Today is Ascension Day (and, as it happens, my late father's 108th birthday).
 The Ascension of Christ has proved a challenging subject for painters, involving as it does a two-tier composition, with Earth and astonished disciples below, Heaven and the ascending Christ above. This posed no particular problems for artists working in the Byzantine tradition of flat, two-dimensional picture space. But to present the scene naturalistically, in the three-dimensional world of Renaissance and later art, was more difficult.
 The picture above, by Perugino, tackles the problem by presenting what is essentially a static, two-dimensional image of the scene, but with each element painted naturalistically, the figures rounded and lit as if in three-dimensional space. The image is so patterned and tightly structured that it could almost be a stained-glass window. Note those formal, symmetrical angels and that mandorla of cherubim heads around Christ. But note too the shadows on the ground and that lovely Umbrian landscape in the blue distance.

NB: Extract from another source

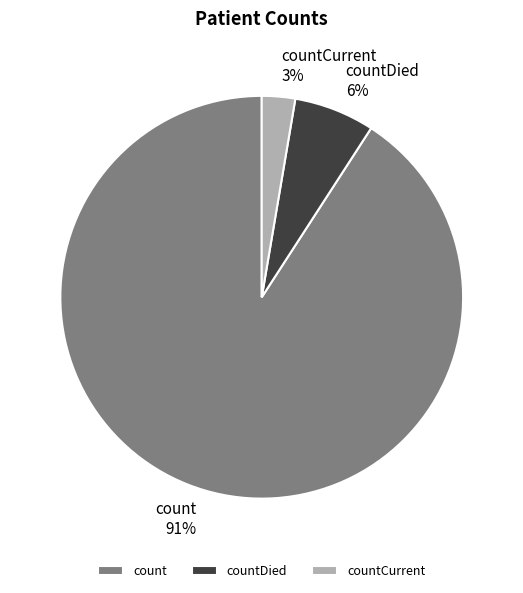

Does countDied account for over 50% of the chart?

No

 For a completely different approach, consider the picture below, a modello by Tiepolo (probably G.B. and his son G.D. working together, as they often did). Air was Tiepolo's element, and skies - skies peopled with dramatically posed figures in ravishing colours - were his forte; no one painted ceilings with such convincing pictorial depth, or rather height, and his clouds are as eloquent and perfectly placed as his figures. Jesus ascending into clouds, to his disciples' astonishment, was a subject that came naturally to him (as did the Assumption of the Virgin, which he painted many times). His version of the Ascension might lack religious intensity, but as a piece of masterly painting there's no arguing with it.